Over the years, companies have relied on Section 513(g) to file written requests, referred to as 513(g) requests, at no cost, to obtain a statement as to the classification of their product, such as whether the product is regulated as a medical device, whether the product is 510(k)-exempt, or whether FDA would require a 510(k) premarket notification or premarket approval for a particular device.  It has widely been understood that FDA’s advice in response to the information set forth in a 513(g) request was binding as an advisory opinion, unless amended or revoked by the agency.(2)  

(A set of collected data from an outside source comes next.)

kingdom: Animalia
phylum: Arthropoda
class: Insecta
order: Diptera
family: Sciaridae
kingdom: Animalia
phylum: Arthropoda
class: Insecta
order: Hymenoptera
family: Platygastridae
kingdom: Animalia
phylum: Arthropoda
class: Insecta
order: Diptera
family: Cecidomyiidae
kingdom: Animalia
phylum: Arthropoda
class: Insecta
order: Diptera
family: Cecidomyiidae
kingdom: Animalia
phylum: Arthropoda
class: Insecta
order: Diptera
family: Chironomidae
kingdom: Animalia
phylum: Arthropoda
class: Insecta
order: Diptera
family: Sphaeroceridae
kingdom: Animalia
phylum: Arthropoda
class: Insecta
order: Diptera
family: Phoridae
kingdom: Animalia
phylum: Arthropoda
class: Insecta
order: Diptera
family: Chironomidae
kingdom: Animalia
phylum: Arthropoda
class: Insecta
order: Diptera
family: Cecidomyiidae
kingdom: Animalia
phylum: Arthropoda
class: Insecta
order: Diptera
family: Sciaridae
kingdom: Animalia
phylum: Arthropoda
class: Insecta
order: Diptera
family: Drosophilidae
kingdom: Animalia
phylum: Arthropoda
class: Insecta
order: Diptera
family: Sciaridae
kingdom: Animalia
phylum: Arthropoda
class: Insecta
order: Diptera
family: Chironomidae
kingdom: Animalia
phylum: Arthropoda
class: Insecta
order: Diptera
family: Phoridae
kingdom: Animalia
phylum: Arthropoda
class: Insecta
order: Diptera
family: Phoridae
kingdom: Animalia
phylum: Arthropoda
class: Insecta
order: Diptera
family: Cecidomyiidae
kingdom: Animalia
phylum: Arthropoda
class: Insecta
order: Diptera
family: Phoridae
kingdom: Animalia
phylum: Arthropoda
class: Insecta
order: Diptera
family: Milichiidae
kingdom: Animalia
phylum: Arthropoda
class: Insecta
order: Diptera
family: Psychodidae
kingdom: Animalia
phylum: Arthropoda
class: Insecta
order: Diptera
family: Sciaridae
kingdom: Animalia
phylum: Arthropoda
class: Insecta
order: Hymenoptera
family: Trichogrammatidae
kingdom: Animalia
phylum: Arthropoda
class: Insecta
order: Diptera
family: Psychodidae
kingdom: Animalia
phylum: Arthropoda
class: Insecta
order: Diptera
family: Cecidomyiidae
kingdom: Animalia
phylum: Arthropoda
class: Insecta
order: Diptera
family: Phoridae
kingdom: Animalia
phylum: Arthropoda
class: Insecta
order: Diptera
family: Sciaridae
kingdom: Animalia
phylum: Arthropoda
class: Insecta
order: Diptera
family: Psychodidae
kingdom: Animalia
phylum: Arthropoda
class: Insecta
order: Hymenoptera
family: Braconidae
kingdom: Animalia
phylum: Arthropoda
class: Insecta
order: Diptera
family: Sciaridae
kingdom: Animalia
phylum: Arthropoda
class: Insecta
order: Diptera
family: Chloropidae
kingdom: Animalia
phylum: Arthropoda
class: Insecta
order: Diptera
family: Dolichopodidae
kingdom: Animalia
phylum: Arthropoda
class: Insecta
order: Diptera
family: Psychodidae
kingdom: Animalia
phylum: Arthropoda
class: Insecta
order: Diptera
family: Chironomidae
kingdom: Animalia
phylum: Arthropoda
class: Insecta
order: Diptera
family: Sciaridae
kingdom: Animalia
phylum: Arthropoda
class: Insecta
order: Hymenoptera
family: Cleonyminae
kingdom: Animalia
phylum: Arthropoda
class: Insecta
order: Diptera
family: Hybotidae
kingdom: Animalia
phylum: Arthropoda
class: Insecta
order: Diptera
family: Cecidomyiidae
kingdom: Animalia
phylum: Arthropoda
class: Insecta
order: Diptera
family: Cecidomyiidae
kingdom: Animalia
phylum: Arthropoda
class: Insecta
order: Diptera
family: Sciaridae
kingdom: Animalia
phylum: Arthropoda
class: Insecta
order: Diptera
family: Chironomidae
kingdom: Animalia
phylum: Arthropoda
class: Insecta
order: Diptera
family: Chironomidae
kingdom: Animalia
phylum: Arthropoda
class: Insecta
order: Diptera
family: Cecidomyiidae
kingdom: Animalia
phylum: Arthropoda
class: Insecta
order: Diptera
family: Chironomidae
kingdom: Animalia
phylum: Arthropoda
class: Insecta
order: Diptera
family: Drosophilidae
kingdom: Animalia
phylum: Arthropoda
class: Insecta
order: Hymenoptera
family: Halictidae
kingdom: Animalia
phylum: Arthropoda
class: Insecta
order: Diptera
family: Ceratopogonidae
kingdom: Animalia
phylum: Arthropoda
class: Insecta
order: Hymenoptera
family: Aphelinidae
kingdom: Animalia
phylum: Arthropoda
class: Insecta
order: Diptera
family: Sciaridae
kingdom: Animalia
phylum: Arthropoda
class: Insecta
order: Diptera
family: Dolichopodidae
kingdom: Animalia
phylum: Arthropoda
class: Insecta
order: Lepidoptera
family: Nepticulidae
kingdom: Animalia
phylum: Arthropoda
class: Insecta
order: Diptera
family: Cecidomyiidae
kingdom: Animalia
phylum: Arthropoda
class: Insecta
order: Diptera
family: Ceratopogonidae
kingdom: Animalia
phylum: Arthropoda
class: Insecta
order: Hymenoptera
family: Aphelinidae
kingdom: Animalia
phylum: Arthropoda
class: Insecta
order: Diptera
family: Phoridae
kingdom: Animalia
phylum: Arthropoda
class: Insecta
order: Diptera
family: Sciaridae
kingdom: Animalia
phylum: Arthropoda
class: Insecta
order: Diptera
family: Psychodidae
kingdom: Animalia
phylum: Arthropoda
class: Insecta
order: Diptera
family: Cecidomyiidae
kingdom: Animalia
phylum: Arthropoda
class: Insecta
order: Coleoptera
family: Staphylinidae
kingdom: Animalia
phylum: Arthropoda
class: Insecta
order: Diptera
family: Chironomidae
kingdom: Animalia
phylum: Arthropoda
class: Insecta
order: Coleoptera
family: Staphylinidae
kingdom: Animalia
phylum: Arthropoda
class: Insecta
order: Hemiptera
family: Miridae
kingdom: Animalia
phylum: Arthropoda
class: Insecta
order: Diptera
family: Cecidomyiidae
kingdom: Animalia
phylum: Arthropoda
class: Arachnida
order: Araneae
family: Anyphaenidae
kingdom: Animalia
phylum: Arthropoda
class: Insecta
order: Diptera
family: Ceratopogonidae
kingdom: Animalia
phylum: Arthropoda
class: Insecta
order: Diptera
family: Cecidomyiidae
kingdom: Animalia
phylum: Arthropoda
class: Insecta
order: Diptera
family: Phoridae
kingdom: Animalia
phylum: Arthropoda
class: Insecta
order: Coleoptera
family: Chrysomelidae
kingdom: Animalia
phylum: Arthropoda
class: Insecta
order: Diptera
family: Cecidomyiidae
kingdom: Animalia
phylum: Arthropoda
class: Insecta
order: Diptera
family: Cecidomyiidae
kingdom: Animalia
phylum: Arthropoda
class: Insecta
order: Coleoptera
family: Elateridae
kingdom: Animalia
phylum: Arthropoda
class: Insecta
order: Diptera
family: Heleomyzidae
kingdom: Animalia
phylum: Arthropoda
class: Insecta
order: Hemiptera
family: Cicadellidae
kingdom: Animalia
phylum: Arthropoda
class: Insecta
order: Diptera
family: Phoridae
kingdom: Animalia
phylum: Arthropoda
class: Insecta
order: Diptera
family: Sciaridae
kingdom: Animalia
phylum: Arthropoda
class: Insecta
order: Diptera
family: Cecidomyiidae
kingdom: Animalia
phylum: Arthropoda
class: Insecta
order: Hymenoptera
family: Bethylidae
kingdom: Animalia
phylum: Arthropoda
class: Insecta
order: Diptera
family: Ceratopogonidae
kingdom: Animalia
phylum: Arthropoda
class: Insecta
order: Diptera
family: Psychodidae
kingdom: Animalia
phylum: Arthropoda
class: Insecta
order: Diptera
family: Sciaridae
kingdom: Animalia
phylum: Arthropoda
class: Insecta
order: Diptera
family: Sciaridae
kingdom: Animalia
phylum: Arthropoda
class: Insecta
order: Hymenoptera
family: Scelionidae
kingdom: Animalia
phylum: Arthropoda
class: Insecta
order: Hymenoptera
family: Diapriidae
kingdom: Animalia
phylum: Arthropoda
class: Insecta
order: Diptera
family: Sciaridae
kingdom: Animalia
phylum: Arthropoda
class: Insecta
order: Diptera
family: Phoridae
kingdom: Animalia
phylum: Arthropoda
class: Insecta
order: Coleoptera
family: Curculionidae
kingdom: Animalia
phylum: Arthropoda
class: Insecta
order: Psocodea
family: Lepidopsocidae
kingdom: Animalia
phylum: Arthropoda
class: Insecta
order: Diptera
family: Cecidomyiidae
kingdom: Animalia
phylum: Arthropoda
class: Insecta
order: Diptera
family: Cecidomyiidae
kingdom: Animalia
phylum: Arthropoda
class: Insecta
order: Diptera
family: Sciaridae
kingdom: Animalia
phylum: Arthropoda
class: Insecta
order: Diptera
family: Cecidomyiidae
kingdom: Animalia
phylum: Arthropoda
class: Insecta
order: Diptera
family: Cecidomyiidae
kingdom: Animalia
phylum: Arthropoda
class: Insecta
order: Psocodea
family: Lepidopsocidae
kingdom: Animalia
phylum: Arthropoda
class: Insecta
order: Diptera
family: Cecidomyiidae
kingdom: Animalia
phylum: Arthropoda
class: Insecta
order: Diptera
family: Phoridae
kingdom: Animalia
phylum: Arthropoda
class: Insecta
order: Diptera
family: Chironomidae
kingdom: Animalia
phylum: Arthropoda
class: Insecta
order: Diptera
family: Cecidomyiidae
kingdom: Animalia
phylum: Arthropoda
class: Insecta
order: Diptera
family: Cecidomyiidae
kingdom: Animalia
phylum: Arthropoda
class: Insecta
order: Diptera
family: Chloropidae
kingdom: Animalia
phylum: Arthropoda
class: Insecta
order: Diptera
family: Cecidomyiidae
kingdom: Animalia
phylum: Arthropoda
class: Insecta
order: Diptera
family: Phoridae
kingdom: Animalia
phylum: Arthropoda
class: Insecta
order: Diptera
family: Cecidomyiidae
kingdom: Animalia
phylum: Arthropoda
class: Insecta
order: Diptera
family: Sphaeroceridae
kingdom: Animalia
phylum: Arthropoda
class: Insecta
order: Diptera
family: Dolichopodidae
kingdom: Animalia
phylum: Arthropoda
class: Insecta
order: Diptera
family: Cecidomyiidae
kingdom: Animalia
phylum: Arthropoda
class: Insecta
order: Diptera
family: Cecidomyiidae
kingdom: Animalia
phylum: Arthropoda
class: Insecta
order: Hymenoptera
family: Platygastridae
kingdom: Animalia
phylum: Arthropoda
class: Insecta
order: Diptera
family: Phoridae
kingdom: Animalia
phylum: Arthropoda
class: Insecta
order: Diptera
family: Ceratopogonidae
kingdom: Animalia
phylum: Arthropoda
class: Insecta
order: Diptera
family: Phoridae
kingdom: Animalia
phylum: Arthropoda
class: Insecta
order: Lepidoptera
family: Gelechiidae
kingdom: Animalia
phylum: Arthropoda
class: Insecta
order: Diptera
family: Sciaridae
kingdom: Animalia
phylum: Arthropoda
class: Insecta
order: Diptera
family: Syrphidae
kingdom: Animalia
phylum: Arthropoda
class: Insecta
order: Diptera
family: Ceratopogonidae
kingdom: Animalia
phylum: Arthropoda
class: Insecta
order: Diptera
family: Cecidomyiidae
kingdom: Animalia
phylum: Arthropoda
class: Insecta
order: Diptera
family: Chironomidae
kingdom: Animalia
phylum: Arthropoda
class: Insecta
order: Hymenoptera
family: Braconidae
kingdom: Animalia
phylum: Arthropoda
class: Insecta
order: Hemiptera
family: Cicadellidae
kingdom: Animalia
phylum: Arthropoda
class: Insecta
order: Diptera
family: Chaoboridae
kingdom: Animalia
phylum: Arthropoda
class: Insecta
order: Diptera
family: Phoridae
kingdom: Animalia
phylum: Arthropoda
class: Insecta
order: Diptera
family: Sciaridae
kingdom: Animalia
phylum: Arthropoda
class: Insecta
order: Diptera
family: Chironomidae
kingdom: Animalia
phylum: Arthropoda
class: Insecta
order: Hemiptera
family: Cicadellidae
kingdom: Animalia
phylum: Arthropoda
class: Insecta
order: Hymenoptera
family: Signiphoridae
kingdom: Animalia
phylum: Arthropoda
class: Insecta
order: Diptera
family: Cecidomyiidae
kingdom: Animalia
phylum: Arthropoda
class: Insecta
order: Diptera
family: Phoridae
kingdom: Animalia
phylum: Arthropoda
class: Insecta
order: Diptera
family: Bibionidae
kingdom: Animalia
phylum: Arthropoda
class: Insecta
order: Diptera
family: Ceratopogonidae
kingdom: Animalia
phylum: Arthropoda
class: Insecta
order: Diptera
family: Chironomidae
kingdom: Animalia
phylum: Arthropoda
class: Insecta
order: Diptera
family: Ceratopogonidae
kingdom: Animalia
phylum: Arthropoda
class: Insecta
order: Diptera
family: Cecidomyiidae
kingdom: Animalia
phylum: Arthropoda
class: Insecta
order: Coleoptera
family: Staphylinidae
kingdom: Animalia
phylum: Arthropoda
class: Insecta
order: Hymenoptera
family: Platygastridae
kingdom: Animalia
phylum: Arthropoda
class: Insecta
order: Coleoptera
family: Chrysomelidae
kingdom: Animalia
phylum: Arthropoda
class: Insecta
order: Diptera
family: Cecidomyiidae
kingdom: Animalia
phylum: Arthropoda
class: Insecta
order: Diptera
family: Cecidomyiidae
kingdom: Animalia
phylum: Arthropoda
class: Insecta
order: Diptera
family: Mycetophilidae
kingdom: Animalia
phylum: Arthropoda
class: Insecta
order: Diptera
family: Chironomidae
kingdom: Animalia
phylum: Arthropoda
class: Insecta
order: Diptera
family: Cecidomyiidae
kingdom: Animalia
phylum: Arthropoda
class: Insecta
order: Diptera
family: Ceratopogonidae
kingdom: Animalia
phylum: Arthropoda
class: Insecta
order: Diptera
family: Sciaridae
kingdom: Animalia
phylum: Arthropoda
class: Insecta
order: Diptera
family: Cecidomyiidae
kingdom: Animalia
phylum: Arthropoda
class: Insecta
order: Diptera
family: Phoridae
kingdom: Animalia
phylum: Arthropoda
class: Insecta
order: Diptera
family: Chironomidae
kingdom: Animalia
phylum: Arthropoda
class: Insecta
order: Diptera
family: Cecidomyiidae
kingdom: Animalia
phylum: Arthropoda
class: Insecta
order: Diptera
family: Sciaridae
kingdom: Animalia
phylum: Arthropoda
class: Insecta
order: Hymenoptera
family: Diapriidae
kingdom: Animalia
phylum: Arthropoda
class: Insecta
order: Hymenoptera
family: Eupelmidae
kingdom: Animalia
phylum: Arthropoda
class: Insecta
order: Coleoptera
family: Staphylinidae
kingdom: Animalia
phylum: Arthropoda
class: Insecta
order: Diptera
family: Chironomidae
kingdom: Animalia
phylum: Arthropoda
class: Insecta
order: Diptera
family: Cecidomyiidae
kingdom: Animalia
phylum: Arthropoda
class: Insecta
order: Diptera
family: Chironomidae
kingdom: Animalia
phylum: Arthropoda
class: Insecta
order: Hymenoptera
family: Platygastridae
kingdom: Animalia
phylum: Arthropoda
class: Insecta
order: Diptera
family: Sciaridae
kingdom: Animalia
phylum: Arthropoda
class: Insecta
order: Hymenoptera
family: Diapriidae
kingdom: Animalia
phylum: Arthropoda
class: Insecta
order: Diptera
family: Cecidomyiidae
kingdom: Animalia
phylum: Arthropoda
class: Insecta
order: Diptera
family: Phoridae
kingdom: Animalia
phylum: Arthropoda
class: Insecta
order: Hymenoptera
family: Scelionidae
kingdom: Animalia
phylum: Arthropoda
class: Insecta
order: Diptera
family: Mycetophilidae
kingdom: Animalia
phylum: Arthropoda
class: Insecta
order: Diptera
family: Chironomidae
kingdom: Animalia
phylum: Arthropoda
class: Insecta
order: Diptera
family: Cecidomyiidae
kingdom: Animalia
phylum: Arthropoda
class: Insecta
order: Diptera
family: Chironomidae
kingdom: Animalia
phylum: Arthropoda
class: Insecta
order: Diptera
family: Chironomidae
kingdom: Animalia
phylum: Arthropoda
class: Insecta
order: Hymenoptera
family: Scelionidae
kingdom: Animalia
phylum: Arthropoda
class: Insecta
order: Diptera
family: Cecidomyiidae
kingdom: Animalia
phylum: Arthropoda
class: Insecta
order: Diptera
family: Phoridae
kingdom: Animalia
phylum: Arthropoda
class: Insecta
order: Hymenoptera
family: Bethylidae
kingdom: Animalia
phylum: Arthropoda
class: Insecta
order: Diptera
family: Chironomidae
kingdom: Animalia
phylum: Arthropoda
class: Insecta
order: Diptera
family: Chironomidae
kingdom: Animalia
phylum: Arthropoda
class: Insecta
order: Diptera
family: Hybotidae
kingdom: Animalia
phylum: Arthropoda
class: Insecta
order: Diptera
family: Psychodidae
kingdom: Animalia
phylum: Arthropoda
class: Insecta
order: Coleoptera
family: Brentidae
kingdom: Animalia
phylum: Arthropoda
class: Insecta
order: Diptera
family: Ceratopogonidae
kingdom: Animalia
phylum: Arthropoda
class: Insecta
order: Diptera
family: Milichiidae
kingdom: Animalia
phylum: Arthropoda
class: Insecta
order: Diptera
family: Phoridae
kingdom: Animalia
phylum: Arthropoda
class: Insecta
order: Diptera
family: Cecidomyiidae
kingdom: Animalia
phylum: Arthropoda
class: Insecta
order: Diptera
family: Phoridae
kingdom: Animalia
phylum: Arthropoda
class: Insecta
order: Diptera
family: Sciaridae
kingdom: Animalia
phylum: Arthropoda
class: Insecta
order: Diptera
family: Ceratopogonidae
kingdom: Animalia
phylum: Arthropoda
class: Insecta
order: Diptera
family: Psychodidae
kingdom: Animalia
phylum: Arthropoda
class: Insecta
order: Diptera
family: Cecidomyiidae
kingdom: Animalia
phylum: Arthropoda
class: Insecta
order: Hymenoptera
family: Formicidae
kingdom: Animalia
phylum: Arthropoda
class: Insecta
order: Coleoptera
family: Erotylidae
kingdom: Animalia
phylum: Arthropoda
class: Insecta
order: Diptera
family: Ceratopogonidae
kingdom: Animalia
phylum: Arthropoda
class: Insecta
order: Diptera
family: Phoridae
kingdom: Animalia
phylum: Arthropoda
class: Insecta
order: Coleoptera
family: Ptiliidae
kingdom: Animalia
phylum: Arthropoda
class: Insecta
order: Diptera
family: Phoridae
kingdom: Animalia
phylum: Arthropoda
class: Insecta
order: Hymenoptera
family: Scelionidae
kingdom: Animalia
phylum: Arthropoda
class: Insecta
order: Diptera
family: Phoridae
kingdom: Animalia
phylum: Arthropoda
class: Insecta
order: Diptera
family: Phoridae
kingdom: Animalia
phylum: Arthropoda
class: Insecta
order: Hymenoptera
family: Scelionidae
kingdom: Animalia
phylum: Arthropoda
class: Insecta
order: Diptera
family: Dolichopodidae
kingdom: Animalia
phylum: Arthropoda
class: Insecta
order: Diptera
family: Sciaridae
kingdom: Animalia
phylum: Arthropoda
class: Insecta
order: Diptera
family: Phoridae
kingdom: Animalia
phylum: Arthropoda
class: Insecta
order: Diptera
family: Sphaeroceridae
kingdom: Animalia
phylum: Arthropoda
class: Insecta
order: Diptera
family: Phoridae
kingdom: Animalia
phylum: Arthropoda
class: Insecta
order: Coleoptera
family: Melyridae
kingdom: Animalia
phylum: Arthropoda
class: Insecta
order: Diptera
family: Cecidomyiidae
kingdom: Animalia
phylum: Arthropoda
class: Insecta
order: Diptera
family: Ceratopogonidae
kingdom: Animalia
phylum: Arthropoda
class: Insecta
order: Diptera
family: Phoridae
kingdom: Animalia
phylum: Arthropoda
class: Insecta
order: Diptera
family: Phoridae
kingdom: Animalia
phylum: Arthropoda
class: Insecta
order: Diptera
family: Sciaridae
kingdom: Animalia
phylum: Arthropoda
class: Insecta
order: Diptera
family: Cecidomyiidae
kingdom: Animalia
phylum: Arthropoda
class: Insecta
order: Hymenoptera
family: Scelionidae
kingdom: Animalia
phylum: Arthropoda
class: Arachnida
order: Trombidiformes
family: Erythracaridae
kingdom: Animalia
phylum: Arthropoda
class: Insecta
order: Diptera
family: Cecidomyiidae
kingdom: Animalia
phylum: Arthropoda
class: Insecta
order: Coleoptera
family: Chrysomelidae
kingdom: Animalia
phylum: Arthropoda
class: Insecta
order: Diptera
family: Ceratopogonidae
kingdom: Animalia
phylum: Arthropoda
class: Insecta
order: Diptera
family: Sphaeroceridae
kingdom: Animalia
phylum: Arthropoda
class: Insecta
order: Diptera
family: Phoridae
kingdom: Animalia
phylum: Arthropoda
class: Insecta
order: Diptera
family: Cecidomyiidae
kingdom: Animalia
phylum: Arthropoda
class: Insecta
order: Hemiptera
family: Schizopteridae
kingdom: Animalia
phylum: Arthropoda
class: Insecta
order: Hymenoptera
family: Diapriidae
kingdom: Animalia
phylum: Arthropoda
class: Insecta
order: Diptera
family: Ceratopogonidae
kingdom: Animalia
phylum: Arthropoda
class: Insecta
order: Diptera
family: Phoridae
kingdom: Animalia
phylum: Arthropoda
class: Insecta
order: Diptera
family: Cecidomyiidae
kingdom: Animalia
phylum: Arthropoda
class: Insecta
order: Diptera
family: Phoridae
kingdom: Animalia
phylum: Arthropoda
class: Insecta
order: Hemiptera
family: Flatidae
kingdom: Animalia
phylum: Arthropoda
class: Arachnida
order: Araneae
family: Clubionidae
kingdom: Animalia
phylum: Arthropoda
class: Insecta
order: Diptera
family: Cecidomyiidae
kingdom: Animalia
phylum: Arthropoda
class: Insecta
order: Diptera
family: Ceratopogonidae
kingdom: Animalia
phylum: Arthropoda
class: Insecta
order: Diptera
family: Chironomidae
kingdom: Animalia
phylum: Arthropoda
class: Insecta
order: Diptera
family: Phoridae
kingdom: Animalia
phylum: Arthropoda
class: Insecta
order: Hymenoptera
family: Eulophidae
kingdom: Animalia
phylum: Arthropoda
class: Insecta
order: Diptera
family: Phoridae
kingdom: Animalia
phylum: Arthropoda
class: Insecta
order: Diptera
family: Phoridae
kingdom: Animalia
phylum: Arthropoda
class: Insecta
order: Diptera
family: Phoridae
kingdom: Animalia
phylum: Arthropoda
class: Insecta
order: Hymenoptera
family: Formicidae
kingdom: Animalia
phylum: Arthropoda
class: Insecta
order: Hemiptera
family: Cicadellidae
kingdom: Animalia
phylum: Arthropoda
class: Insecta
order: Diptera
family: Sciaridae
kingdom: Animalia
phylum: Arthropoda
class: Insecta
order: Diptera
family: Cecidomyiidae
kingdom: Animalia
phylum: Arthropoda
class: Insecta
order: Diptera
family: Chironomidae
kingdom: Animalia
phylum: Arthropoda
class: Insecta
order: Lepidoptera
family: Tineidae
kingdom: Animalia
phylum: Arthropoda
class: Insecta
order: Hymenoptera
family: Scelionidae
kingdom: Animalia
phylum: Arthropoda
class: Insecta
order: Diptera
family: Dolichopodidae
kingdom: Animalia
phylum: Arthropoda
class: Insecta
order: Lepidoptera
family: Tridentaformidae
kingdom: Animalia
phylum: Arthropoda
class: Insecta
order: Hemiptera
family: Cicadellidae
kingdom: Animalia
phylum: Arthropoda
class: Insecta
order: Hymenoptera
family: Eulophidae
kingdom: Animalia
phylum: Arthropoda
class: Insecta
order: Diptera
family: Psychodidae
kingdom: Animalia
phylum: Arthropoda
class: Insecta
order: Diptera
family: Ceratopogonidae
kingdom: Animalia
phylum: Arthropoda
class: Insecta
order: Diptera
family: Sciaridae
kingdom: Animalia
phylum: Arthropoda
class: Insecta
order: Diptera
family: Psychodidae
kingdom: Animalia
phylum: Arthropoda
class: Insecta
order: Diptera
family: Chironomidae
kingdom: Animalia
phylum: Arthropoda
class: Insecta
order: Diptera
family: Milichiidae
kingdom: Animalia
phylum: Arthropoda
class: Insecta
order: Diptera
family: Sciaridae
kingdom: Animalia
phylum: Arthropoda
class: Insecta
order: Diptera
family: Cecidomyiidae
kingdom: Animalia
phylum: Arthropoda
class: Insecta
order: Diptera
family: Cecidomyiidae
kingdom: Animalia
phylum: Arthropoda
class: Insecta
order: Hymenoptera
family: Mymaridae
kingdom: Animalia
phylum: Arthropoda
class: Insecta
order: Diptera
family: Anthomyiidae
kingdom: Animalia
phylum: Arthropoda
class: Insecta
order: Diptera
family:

Since implementation of the FDA Modernization Act of 1997 (“FDAMA”) and the Medical Device User Fee and Modernization Act (“MDUFMA”) of 2002, the agency has observed a significant increase in the number of 513(g) requests. In 2000, the agency received a total of 69 513(g) requests.(3)   By 2007, that number had increased to almost 400 per year.(4)   FDA has attributed this marked increase, in part, to the establishment of user fees for a number of premarket submissions, including 510(k) premarket notifications.(5)   However, with enactment of the FDA Amendments Act of 2007 (“FDAAA”), 513(g) requests are now subject to user fees as well.  The standard filing fee for 513(g) requests for fiscal year (“FY”) 2008 is $2,498.00 and the discounted fee for small businesses is $1,249.00.(6)   Notably, these fees are not much less than the user fees for 510(k) premarket notifications, where the standard user fee is $3,404.00, and the discounted fee for small businesses is $1,702.00. 

In addition to the implications of an associated user fee for such request, FDA is cautioning device manufacturers to think twice before filing 513(g) request.  The agency is taking the position that the majority of 513(g) requests are unnecessary and that responses to 513(g) requests are non-binding, voluntary opinion letters.(7)   In light of this position, agency staffers have been advocating the use of informal phone calls or the filing of a 510(k) premarket notification to answer classification questions, while highlighting the newly established user fee for 513(g) requests as another reason to reconsider.(8)  

The agency has announced that it is currently drafting two guidance documents to help clarify the role of 513(g) requests for classification.   In the mean time, due to the new user fee associated with 513(g)s, as well as recent statements concerning the non-binding nature of the agency’s advice in response to a 510(k) request, companies may need to assess the use of 513(g) requests as part of their overall regulatory strategies.